Archaeologists Argue Over Source of Stonehenge’s Ancient ‘Bluestones’

Carn Menyn bluestones, Ceridwin, Wikimedia Commons.

Stonehenge, one of the most famous ancient monuments in the world, was constructed by ancient builders using the most primitive of tools during the Neolithic period, between 4,000 to 5,000 years ago. Stonehenge’s largest standing stones are known to have been quarried from local sandstone, but its smaller ancient “bluestones” were thought to have come from an unknown location in Wales’ Preseli Hills, some 140 miles away from the ancient site. Archaeologists centered at University College London (UCL) recently announced they had discovered the actual locations from which some of the bluestones were quarried.  Other researchers disagree. They claim the UCL-based team is mistaken. In fact, they say the archaeologists themselves inadvertently created the scanty evidence of deliberate removal of the stones and that there is no actual archaeological data supporting the UCL claims.

The UCL-based team has proposed that the outcrop of Carn Goedog is the source of ‘spotted dolerite’ bluestones and of Craig Rhos-y-felin for one of the ‘rhyolite’ bluestones. The volcanic and igneous rock formations at the sites form natural pillars, so that prehistoric workers could insert wooden wedges into the cracks between the stone sections and then allow rain to swell the wood and expand the space between them to separate the pillars from the rockfaces. The loosened stones would have been lowered to platforms of earth and stone, and then dragged along pathways that led out of each quarry.
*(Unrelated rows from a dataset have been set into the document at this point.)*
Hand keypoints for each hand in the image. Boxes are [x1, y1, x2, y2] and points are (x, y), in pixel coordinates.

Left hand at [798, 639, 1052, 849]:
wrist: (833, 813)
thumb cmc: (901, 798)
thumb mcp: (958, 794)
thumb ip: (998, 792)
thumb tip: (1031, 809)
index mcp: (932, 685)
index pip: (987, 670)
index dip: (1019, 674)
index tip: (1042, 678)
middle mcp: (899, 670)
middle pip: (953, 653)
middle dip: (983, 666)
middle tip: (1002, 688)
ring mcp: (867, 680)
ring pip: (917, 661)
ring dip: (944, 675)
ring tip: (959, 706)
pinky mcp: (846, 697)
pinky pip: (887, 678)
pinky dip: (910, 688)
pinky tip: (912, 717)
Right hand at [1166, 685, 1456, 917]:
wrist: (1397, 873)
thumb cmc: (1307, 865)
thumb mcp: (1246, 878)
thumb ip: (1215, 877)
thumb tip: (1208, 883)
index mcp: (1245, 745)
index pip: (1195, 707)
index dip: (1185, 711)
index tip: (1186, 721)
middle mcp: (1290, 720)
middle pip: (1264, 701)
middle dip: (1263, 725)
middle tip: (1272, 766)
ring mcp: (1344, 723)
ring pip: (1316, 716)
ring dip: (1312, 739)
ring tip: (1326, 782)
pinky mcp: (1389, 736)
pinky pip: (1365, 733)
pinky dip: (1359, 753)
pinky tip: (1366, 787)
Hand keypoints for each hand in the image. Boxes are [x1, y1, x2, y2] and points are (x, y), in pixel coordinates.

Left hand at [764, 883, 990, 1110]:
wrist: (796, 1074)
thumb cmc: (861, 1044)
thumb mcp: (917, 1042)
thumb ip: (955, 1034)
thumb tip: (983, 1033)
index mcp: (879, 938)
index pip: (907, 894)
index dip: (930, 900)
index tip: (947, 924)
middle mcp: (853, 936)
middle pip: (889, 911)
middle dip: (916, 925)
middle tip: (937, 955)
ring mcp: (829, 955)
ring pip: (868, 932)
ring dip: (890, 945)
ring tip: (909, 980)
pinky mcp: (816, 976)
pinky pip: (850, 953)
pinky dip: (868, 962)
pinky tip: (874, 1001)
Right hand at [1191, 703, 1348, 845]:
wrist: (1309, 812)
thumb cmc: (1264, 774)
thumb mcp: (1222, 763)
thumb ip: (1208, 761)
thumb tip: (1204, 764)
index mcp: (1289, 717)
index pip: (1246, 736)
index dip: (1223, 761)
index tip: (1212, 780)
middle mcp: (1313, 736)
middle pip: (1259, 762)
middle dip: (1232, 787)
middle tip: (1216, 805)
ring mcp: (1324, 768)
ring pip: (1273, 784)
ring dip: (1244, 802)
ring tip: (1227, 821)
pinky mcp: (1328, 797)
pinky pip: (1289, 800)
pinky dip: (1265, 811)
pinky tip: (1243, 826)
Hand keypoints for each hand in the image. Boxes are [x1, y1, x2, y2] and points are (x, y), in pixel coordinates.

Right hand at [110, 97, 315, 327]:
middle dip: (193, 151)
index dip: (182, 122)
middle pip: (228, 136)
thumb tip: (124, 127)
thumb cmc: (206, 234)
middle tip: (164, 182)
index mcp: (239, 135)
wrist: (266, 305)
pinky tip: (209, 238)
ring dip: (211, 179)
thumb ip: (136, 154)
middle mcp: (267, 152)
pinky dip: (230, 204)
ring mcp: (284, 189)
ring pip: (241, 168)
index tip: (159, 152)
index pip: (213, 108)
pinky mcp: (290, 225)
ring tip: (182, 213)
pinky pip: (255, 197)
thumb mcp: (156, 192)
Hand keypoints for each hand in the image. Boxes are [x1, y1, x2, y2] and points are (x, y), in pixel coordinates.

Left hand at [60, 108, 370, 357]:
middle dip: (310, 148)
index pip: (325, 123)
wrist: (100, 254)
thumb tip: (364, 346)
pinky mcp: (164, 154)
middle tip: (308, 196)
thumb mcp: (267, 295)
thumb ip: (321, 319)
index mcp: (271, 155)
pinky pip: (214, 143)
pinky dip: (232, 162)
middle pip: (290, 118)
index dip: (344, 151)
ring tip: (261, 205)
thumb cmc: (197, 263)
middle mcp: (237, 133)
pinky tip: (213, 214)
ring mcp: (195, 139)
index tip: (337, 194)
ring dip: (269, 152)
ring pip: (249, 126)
The UCL-based team says the bluestones appear to have been quarried about 3400-3200 BC and were not put in place at Stonehenge for some 500 years. The researchers think that they were likely used for a local monument and then later recycled into the Stonehenge monument.

Professor Parker Pearson of the Department of Archaeology at University College London said of the means used to get the stone to the Stonehenge location more than a hundred miles away, that either a sea route or an overland route could have been used. “Personally I think that the overland route is more likely. Each of the 80 monoliths weighed less than 2 tons, so teams of people or oxen could have managed this. We know from examples in India and elsewhere in Asia that single stones this size can even be carried on wooden lattices by groups of 60 – they didn’t even have to drag them if they didn’t want to.”

Dr. Brian John, Dr. Dyfed Elis-Gruffydd and John Downes, writing in the Journal Archaeology in Wales, vehemently disagree. These three scientists pointed out that the UCL-based team has found no evidence of artifacts, bones, or tools at the supposed quarry sites. They note that there are ‘no traces of human intervention in any of the features that have made the archaeologists so excited’. These scientists believe that the rhyolite debris at Stonehenge, studied by both groups, instead comes from stones left behind after a glacier melted. Their alternative theory proposes that the rocks were eroded from the Rhosyfelin rocky crag, and that the overriding Irish Sea Glacier then moved the rocks eastwards by ice towards Salisbury Plain.

The team of scientists making the claim that the two sites are actual sources for Stonhenge’s rocks is from the University College London, University of Manchester, Bournemouth University, University of Southampton, University of Leicester, Amgueddfa Cymru – National Museum Wales, and Dyfed Archaeological Trust.